Mick Ireland, a county commissioner and board member, voiced disappointment that the lot owners wouldn’t abide by the deal that was struck when the lots were approved, even if they no longer have to.
“What ever happened to the notion of ethics? I think it’s just unfortunate that that’s just the way life works,” he said.
Herron, however, said it is unfair to paint his clients as “bad guys.”
“[The housing] is an exaction that the Supreme Court at this point has said you couldn’t make,” he said. “We’re trying to make a compromise that ends up working for everybody.”

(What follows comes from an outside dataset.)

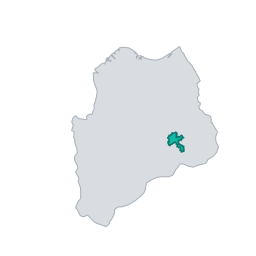 Maru, Zamfara, Nigeria (highlighted), rotated 147°
{"feature_id": "59680162B25309364748934", "entity_name": "Maru", "entity_type": "district", "adm_level": 2, "iso_a3": "NGA", "parent_name": "Nigeria", "parent_adm1": "Zamfara", "projection": "orthographic", "projection_center": [6.251, 11.686], "detail": "fine", "context": "in_parent", "style": "filled", "palette": "teal", "viewbox_px": 256, "rotation_deg": 147, "n_neighbors": 0, "source": "geoboundaries", "source_scale": "gbopen_adm2", "svg_char_len": 6751}
<svg xmlns="http://www.w3.org/2000/svg" viewBox="0 0 256 256"><g transform="rotate(147 128 128)"><path d="M200.2,57.3L207.1,66.5L208.7,73.5L209.3,76.9L210.4,77.3L212.5,77.4L214.0,78.0L214.9,79.2L215.5,80.2L215.7,80.8L215.4,85.0L214.9,86.6L215.2,88.6L215.2,89.5L215.0,90.1L214.1,90.8L212.8,91.5L209.9,93.6L209.0,93.9L207.7,94.0L206.7,94.6L205.4,95.7L202.7,99.7L200.4,103.8L198.8,110.4L196.7,112.5L196.3,114.3L196.1,118.3L195.8,119.6L195.4,119.9L193.2,120.8L191.9,121.7L191.1,123.6L190.2,129.8L189.9,130.9L189.1,132.0L188.0,133.2L187.0,133.9L184.3,134.3L181.9,139.1L181.9,139.9L180.8,144.2L178.9,147.4L178.8,149.5L176.5,152.4L175.2,154.3L176.5,156.3L176.6,156.6L172.5,160.1L172.3,160.6L172.1,163.0L171.8,163.6L171.0,164.5L169.9,165.5L168.8,166.2L167.5,166.8L166.2,167.0L165.5,166.7L165.1,166.0L164.4,163.1L164.1,162.5L163.2,162.0L160.0,158.9L158.0,157.8L157.6,157.9L157.3,158.2L156.8,159.8L156.2,160.4L155.2,160.6L153.4,160.6L152.1,160.4L151.8,160.1L151.2,158.9L147.2,161.8L145.8,162.5L144.0,165.9L141.5,167.6L139.8,169.1L135.2,173.8L134.2,175.2L133.3,177.2L131.3,185.9L128.1,191.4L127.7,192.6L127.1,193.0L125.8,192.7L125.3,191.7L124.5,191.6L123.2,190.1L122.9,190.3L124.3,194.1L123.8,195.5L119.8,195.6L116.4,196.1L114.1,196.1L112.9,195.5L112.4,194.1L112.2,194.3L112.1,195.0L111.3,195.6L108.7,195.8L107.6,194.8L106.6,193.7L105.6,193.3L105.8,193.7L106.9,194.8L106.8,196.3L104.7,198.0L103.3,198.1L102.5,197.4L102.1,196.1L101.8,194.3L101.3,193.1L101.0,193.1L101.4,195.1L101.4,197.0L102.4,198.4L100.8,198.8L99.0,198.9L98.7,198.3L98.5,197.2L98.2,196.9L97.8,198.9L94.0,199.4L93.5,199.3L93.3,199.0L93.6,198.4L93.6,197.5L92.7,198.2L92.6,199.6L92.1,199.8L90.7,199.6L89.1,198.9L86.5,197.2L83.3,194.3L82.8,193.0L81.9,191.4L80.3,187.1L80.6,186.9L81.3,187.2L81.7,186.7L80.4,186.4L80.1,186.1L80.0,185.2L80.1,184.0L82.1,183.4L82.5,182.7L82.8,182.0L80.3,183.0L78.1,181.8L77.6,181.1L77.8,180.5L80.5,180.5L81.4,179.9L80.8,179.7L79.8,179.7L79.4,179.4L79.5,178.5L79.2,178.7L78.7,179.5L77.2,180.0L76.3,179.5L76.2,178.2L76.0,177.6L75.2,177.1L72.5,173.7L69.1,170.8L66.1,168.9L61.6,167.9L52.1,167.8L51.5,167.6L52.1,167.1L53.0,166.8L56.0,165.3L55.5,165.0L52.3,166.0L51.2,166.1L49.8,168.0L40.5,168.3L40.5,167.4L40.9,164.9L41.5,163.2L40.9,161.1L40.7,159.2L41.1,158.6L41.3,157.9L41.2,153.0L41.7,152.3L41.8,151.8L40.8,149.7L40.8,148.1L40.6,146.5L40.3,145.8L40.8,139.8L40.6,138.3L41.0,137.3L41.1,134.7L41.1,132.2L41.8,128.2L45.8,127.7L46.8,126.2L47.4,124.2L47.2,122.2L48.5,120.6L50.1,119.1L50.0,117.4L50.5,116.9L51.2,116.5L52.3,116.3L53.5,115.5L54.1,114.0L54.8,111.7L53.8,110.1L53.8,109.7L54.2,108.8L54.9,108.0L55.4,107.7L56.5,107.9L56.9,107.6L57.6,105.0L57.6,104.3L56.5,102.6L56.0,97.9L55.7,97.3L54.8,96.5L52.6,93.2L52.7,91.6L53.7,89.6L54.3,88.7L55.1,88.1L55.3,87.7L55.0,87.1L54.6,86.7L54.5,85.8L55.0,84.6L54.9,83.2L55.1,76.2L56.9,74.8L59.6,72.5L60.9,70.1L61.7,68.3L62.6,62.3L64.0,61.7L66.6,59.5L70.2,58.2L72.5,57.8L76.5,58.1L78.6,57.9L80.3,56.7L81.1,56.4L82.2,56.2L92.3,59.3L93.2,59.2L94.0,59.4L95.2,60.2L98.2,63.2L101.3,67.7L102.3,68.6L103.3,69.2L104.3,69.3L105.0,69.3L105.8,68.8L106.7,68.0L108.2,67.6L109.4,67.6L115.7,64.2L116.3,64.1L120.2,64.8L125.5,68.3L129.8,70.5L132.8,71.2L136.4,71.7L142.5,71.8L147.0,66.9L148.6,65.8L150.6,64.8L154.9,63.9L161.9,63.1L168.5,63.3L172.6,64.1L176.9,65.6L178.8,67.0L181.8,67.2L183.8,66.9L184.5,65.4L186.5,63.3L189.6,61.4L192.2,60.1L194.2,59.5L196.1,57.9L197.6,57.4L200.2,57.3ZM109.0,197.7L107.5,198.1L106.6,198.0L107.9,196.1L108.5,196.5L109.4,196.7L109.0,197.7Z" fill="#d9dde1" stroke="#a8b0b8" stroke-width="1"/><path d="M93.7,78.2L93.5,78.3L93.5,78.5L93.4,78.5L93.3,78.8L93.2,78.8L93.1,79.0L93.1,79.5L92.9,79.5L92.6,79.8L92.4,80.4L92.3,80.7L92.1,81.2L92.2,81.3L92.2,81.5L92.0,81.4L91.7,81.6L91.6,81.8L91.3,82.3L91.6,82.5L91.9,82.7L92.1,82.8L92.0,83.0L91.9,83.1L91.9,83.5L92.1,83.5L92.3,83.5L92.3,83.8L92.4,84.0L92.5,84.1L92.7,84.3L92.7,84.5L92.7,84.9L92.7,85.0L92.8,85.1L93.0,85.2L93.0,85.4L93.0,85.5L93.2,85.8L93.4,86.0L93.5,86.1L93.9,86.0L94.0,86.1L94.3,86.4L94.4,86.5L93.6,86.8L93.7,87.6L93.6,87.8L93.5,88.1L93.2,88.5L93.2,88.9L93.4,89.4L93.3,89.5L93.2,89.5L92.9,89.6L92.7,89.8L92.6,89.7L92.4,89.7L92.2,89.7L92.0,89.8L92.0,90.0L91.9,90.1L91.7,90.1L91.6,89.9L91.4,89.8L91.4,89.7L91.2,89.6L91.3,89.7L91.2,89.8L91.1,89.7L90.8,89.5L90.7,89.5L90.6,89.4L90.4,89.2L90.2,89.3L89.9,89.3L89.8,89.2L89.7,89.2L89.7,89.3L89.7,89.2L89.6,89.3L89.5,89.2L89.4,89.3L89.3,89.5L89.2,89.7L89.2,89.8L89.0,89.7L88.9,89.7L88.7,89.6L88.4,89.7L88.2,89.8L87.8,90.1L87.7,90.0L87.8,89.9L87.7,89.9L87.5,89.7L87.1,89.6L86.9,89.6L87.0,89.8L87.1,90.4L87.0,90.5L86.9,90.7L87.0,90.8L86.9,90.9L86.9,91.0L86.9,91.5L87.0,91.8L87.0,92.4L87.0,92.6L87.2,92.8L87.3,92.8L87.8,92.7L88.0,92.7L88.6,92.7L88.8,92.5L89.0,92.5L89.1,92.3L89.7,92.3L90.0,92.6L90.1,93.0L90.4,93.3L90.7,93.5L90.9,93.5L91.8,93.5L92.2,93.5L92.5,93.4L92.6,93.5L92.1,93.9L92.4,94.3L92.1,94.5L91.7,94.7L91.6,94.9L91.2,95.6L91.2,95.8L91.3,96.0L91.1,96.5L90.6,96.8L90.3,96.8L90.4,96.3L90.5,96.1L90.6,95.9L90.4,95.8L90.4,96.0L90.0,96.6L89.9,96.7L89.8,97.3L89.8,97.5L90.0,97.8L90.1,98.2L90.2,98.3L90.3,98.5L90.5,98.5L91.2,98.4L91.3,98.4L91.4,98.5L92.0,98.6L92.5,99.0L93.1,99.5L93.5,99.8L93.7,99.7L93.8,99.7L93.9,99.4L94.0,99.4L94.2,99.1L94.3,99.1L94.4,98.9L94.3,99.0L94.3,98.9L94.5,98.9L94.5,99.0L94.6,98.9L94.7,99.0L94.8,99.0L95.0,98.9L95.3,98.8L95.5,98.8L95.8,99.0L96.0,99.2L96.3,99.0L96.6,98.8L97.1,98.6L97.4,98.6L97.7,98.7L98.0,98.9L98.0,99.0L98.1,98.9L98.4,98.7L98.7,98.6L98.8,98.5L99.0,98.5L99.3,98.4L99.3,98.5L99.3,98.4L99.5,98.4L99.6,98.1L99.7,97.9L99.8,97.9L100.0,97.9L100.1,97.7L99.9,97.6L99.7,97.5L99.7,97.4L99.7,97.0L99.7,96.6L99.7,96.2L99.8,96.0L99.9,95.7L100.0,95.5L100.3,95.4L100.7,95.3L100.8,95.3L100.9,95.2L100.9,94.7L101.0,94.4L101.1,94.5L101.6,94.7L101.8,94.7L101.8,94.2L102.0,93.9L102.5,93.8L102.7,93.5L102.6,93.3L102.6,92.8L102.9,92.1L102.7,91.7L102.9,91.3L102.9,91.0L102.4,90.7L102.2,90.4L101.8,90.8L101.7,91.1L101.2,91.1L100.7,90.8L100.5,90.7L100.1,90.4L99.6,90.6L99.2,90.7L99.0,90.8L98.8,90.7L98.5,90.6L98.3,90.7L97.9,90.8L97.5,90.7L97.4,90.6L97.3,90.4L96.9,90.4L96.8,90.6L96.4,90.7L96.3,90.3L96.2,90.1L96.1,89.9L96.0,89.7L95.9,89.3L95.9,89.0L95.9,88.9L95.7,88.6L95.8,88.5L95.7,88.5L95.6,88.4L95.5,88.2L95.5,87.2L95.9,87.1L96.0,87.0L96.3,86.5L96.6,86.2L97.0,85.9L96.8,85.6L96.7,85.5L96.6,85.3L96.7,85.1L96.4,84.8L96.4,84.7L96.3,84.4L96.3,84.0L96.0,84.0L95.6,83.9L95.4,83.9L94.8,83.7L95.2,83.3L95.1,83.2L95.0,82.9L95.2,82.0L95.4,81.9L95.5,81.7L96.0,81.5L96.0,81.3L95.9,81.2L95.9,80.9L95.9,80.7L96.0,80.7L95.9,80.6L96.1,80.4L96.1,79.9L96.1,79.6L96.1,79.4L96.3,79.1L96.2,79.0L96.1,78.8L95.8,78.9L95.7,79.0L95.6,78.9L95.4,79.0L95.4,78.7L95.2,78.6L94.9,78.5L94.9,78.4L94.6,78.3L94.4,78.3L94.2,78.4L94.0,78.2L93.9,78.3L93.8,78.2L93.7,78.2Z" fill="#14b8a6" stroke="#0f766e" stroke-width="1.5"/></g></svg>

“The Supreme Court did not say we don’t have the ability to exact mitigation,” Ireland shot back. “We picked the wrong thing as an exaction.”
Housing Director Mary Roberts said she didn’t know what amount would have been required as a cash-in-lieu-of-housing payment in 1991, when the Aspen Meadows development was approved. The current guidelines would require $257,250 per lot, she said.
That’s too expensive, said Herron, suggesting such a requirement would land the matter in court.
In the end, Ireland suggested the board recommend that the client be required to “buy down” one or more free-market units for deed-restricted employee housing.
The board last month allowed another lot owner at Aspen Meadows to buy down a unit at another location because the deed-restricted unit planned on the lot was attached to the master bedroom.
The final decision on the three lots now in question rests with the Aspen City Council. Ireland suggested the housing board leave it up to the council to decide how many units must be purchased in the free market, if it takes that route to settle the matter.